(Document images with source code)
--------------------
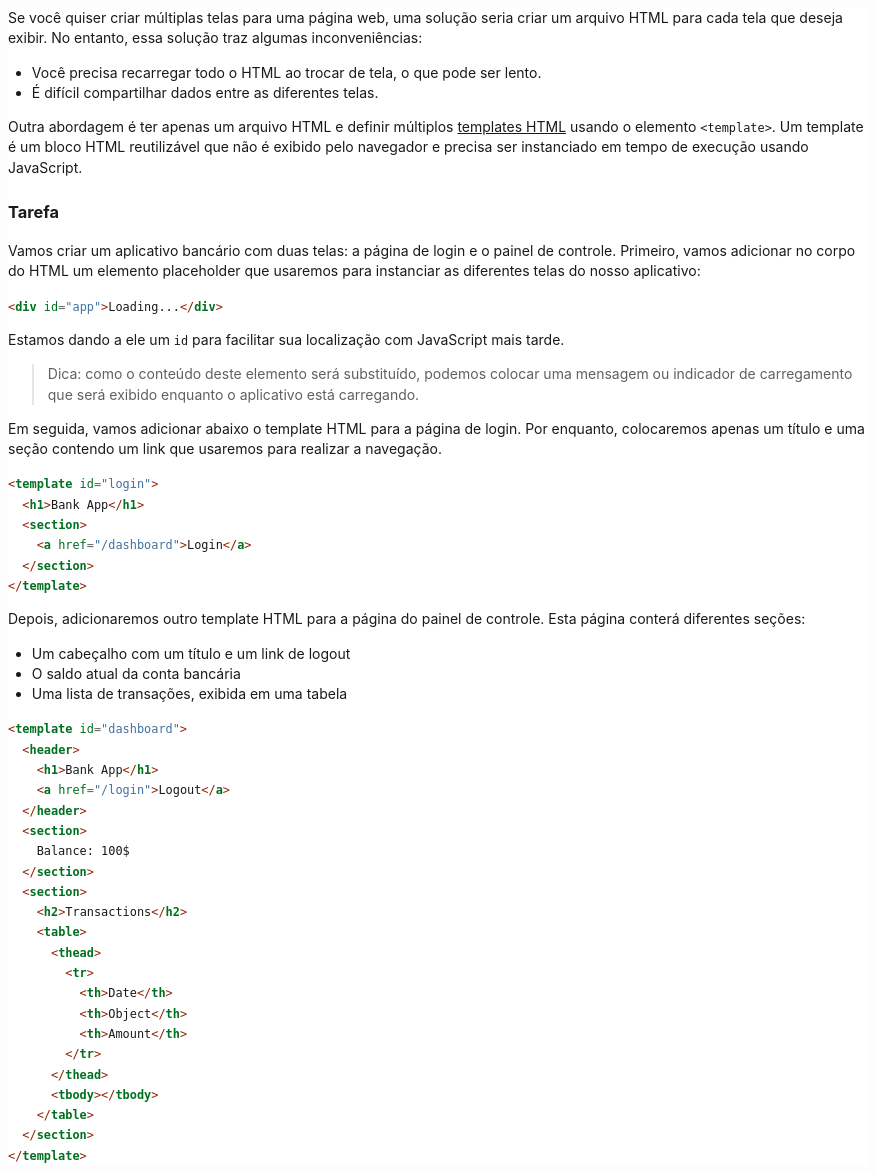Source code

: Se você quiser criar múltiplas telas para uma página web, uma solução seria criar um arquivo HTML para cada tela que deseja exibir. No entanto, essa solução traz algumas inconveniências:

- Você precisa recarregar todo o HTML ao trocar de tela, o que pode ser lento.
- É difícil compartilhar dados entre as diferentes telas.

Outra abordagem é ter apenas um arquivo HTML e definir múltiplos [templates HTML](https://developer.mozilla.org/docs/Web/HTML/Element/template) usando o elemento `<template>`. Um template é um bloco HTML reutilizável que não é exibido pelo navegador e precisa ser instanciado em tempo de execução usando JavaScript.

### Tarefa

Vamos criar um aplicativo bancário com duas telas: a página de login e o painel de controle. Primeiro, vamos adicionar no corpo do HTML um elemento placeholder que usaremos para instanciar as diferentes telas do nosso aplicativo:

```html
<div id="app">Loading...</div>
```

Estamos dando a ele um `id` para facilitar sua localização com JavaScript mais tarde.

> Dica: como o conteúdo deste elemento será substituído, podemos colocar uma mensagem ou indicador de carregamento que será exibido enquanto o aplicativo está carregando.

Em seguida, vamos adicionar abaixo o template HTML para a página de login. Por enquanto, colocaremos apenas um título e uma seção contendo um link que usaremos para realizar a navegação.

```html
<template id="login">
  <h1>Bank App</h1>
  <section>
    <a href="/dashboard">Login</a>
  </section>
</template>
```

Depois, adicionaremos outro template HTML para a página do painel de controle. Esta página conterá diferentes seções:

- Um cabeçalho com um título e um link de logout
- O saldo atual da conta bancária
- Uma lista de transações, exibida em uma tabela

```html
<template id="dashboard">
  <header>
    <h1>Bank App</h1>
    <a href="/login">Logout</a>
  </header>
  <section>
    Balance: 100$
  </section>
  <section>
    <h2>Transactions</h2>
    <table>
      <thead>
        <tr>
          <th>Date</th>
          <th>Object</th>
          <th>Amount</th>
        </tr>
      </thead>
      <tbody></tbody>
    </table>
  </section>
</template>
```
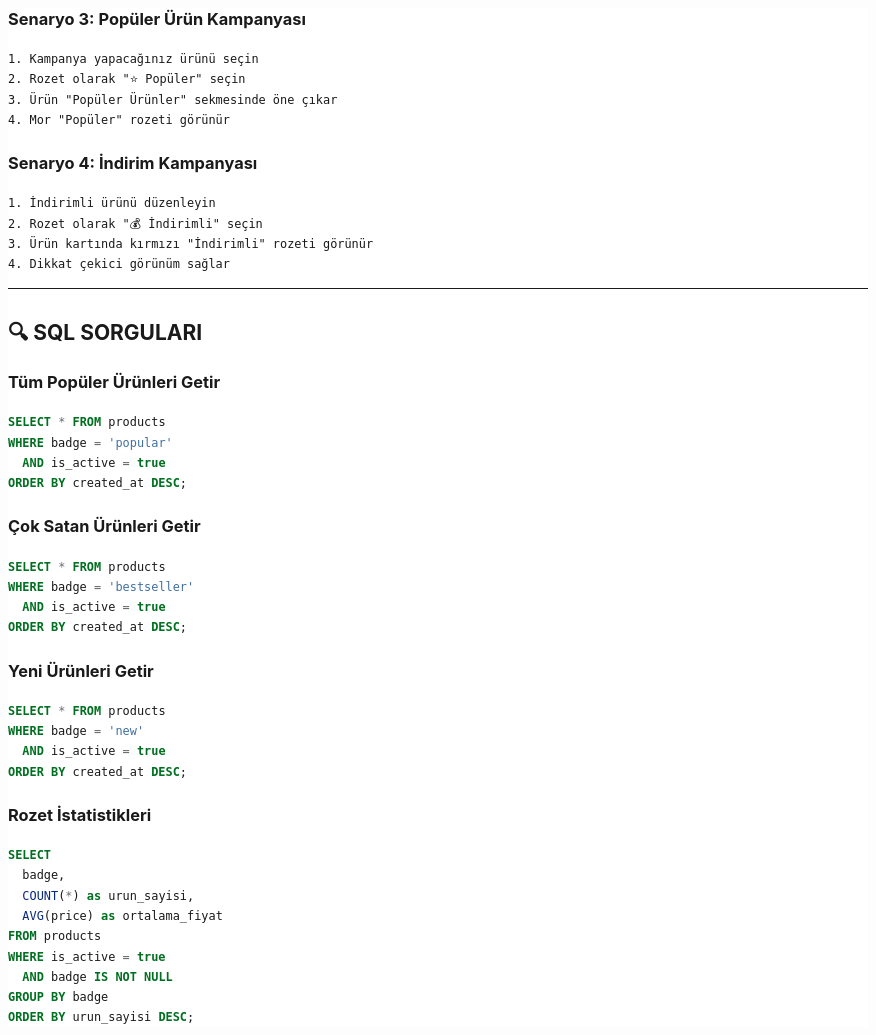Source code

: ### Senaryo 3: Popüler Ürün Kampanyası
```
1. Kampanya yapacağınız ürünü seçin
2. Rozet olarak "⭐ Popüler" seçin
3. Ürün "Popüler Ürünler" sekmesinde öne çıkar
4. Mor "Popüler" rozeti görünür
```

### Senaryo 4: İndirim Kampanyası
```
1. İndirimli ürünü düzenleyin
2. Rozet olarak "💰 İndirimli" seçin
3. Ürün kartında kırmızı "İndirimli" rozeti görünür
4. Dikkat çekici görünüm sağlar
```

---

## 🔍 SQL SORGULARI

### Tüm Popüler Ürünleri Getir
```sql
SELECT * FROM products 
WHERE badge = 'popular' 
  AND is_active = true
ORDER BY created_at DESC;
```

### Çok Satan Ürünleri Getir
```sql
SELECT * FROM products 
WHERE badge = 'bestseller' 
  AND is_active = true
ORDER BY created_at DESC;
```

### Yeni Ürünleri Getir
```sql
SELECT * FROM products 
WHERE badge = 'new' 
  AND is_active = true
ORDER BY created_at DESC;
```

### Rozet İstatistikleri
```sql
SELECT 
  badge,
  COUNT(*) as urun_sayisi,
  AVG(price) as ortalama_fiyat
FROM products
WHERE is_active = true
  AND badge IS NOT NULL
GROUP BY badge
ORDER BY urun_sayisi DESC;
```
--------------------
What needs to be done >> Without including any picture, retype the entries exactly.

Written solution >>
Source code

: Se você quiser criar múltiplas telas para uma página web, uma solução seria criar um arquivo HTML para cada tela que deseja exibir. No entanto, essa solução traz algumas inconveniências:

- Você precisa recarregar todo o HTML ao trocar de tela, o que pode ser lento.
- É difícil compartilhar dados entre as diferentes telas.

Outra abordagem é ter apenas um arquivo HTML e definir múltiplos [templates HTML](https://developer.mozilla.org/docs/Web/HTML/Element/template) usando o elemento `<template>`. Um template é um bloco HTML reutilizável que não é exibido pelo navegador e precisa ser instanciado em tempo de execução usando JavaScript.

### Tarefa

Vamos criar um aplicativo bancário com duas telas: a página de login e o painel de controle. Primeiro, vamos adicionar no corpo do HTML um elemento placeholder que usaremos para instanciar as diferentes telas do nosso aplicativo:

```html
<div id="app">Loading...</div>
```

Estamos dando a ele um `id` para facilitar sua localização com JavaScript mais tarde.

> Dica: como o conteúdo deste elemento será substituído, podemos colocar uma mensagem ou indicador de carregamento que será exibido enquanto o aplicativo está carregando.

Em seguida, vamos adicionar abaixo o template HTML para a página de login. Por enquanto, colocaremos apenas um título e uma seção contendo um link que usaremos para realizar a navegação.

```html
<template id="login">
  <h1>Bank App</h1>
  <section>
    <a href="/dashboard">Login</a>
  </section>
</template>
```

Depois, adicionaremos outro template HTML para a página do painel de controle. Esta página conterá diferentes seções:

- Um cabeçalho com um título e um link de logout
- O saldo atual da conta bancária
- Uma lista de transações, exibida em uma tabela

```html
<template id="dashboard">
  <header>
    <h1>Bank App</h1>
    <a href="/login">Logout</a>
  </header>
  <section>
    Balance: 100$
  </section>
  <section>
    <h2>Transactions</h2>
    <table>
      <thead>
        <tr>
          <th>Date</th>
          <th>Object</th>
          <th>Amount</th>
        </tr>
      </thead>
      <tbody></tbody>
    </table>
  </section>
</template>
```
Source code

: ### Senaryo 3: Popüler Ürün Kampanyası
```
1. Kampanya yapacağınız ürünü seçin
2. Rozet olarak "⭐ Popüler" seçin
3. Ürün "Popüler Ürünler" sekmesinde öne çıkar
4. Mor "Popüler" rozeti görünür
```

### Senaryo 4: İndirim Kampanyası
```
1. İndirimli ürünü düzenleyin
2. Rozet olarak "💰 İndirimli" seçin
3. Ürün kartında kırmızı "İndirimli" rozeti görünür
4. Dikkat çekici görünüm sağlar
```

---

## 🔍 SQL SORGULARI

### Tüm Popüler Ürünleri Getir
```sql
SELECT * FROM products 
WHERE badge = 'popular' 
  AND is_active = true
ORDER BY created_at DESC;
```

### Çok Satan Ürünleri Getir
```sql
SELECT * FROM products 
WHERE badge = 'bestseller' 
  AND is_active = true
ORDER BY created_at DESC;
```

### Yeni Ürünleri Getir
```sql
SELECT * FROM products 
WHERE badge = 'new' 
  AND is_active = true
ORDER BY created_at DESC;
```

### Rozet İstatistikleri
```sql
SELECT 
  badge,
  COUNT(*) as urun_sayisi,
  AVG(price) as ortalama_fiyat
FROM products
WHERE is_active = true
  AND badge IS NOT NULL
GROUP BY badge
ORDER BY urun_sayisi DESC;
```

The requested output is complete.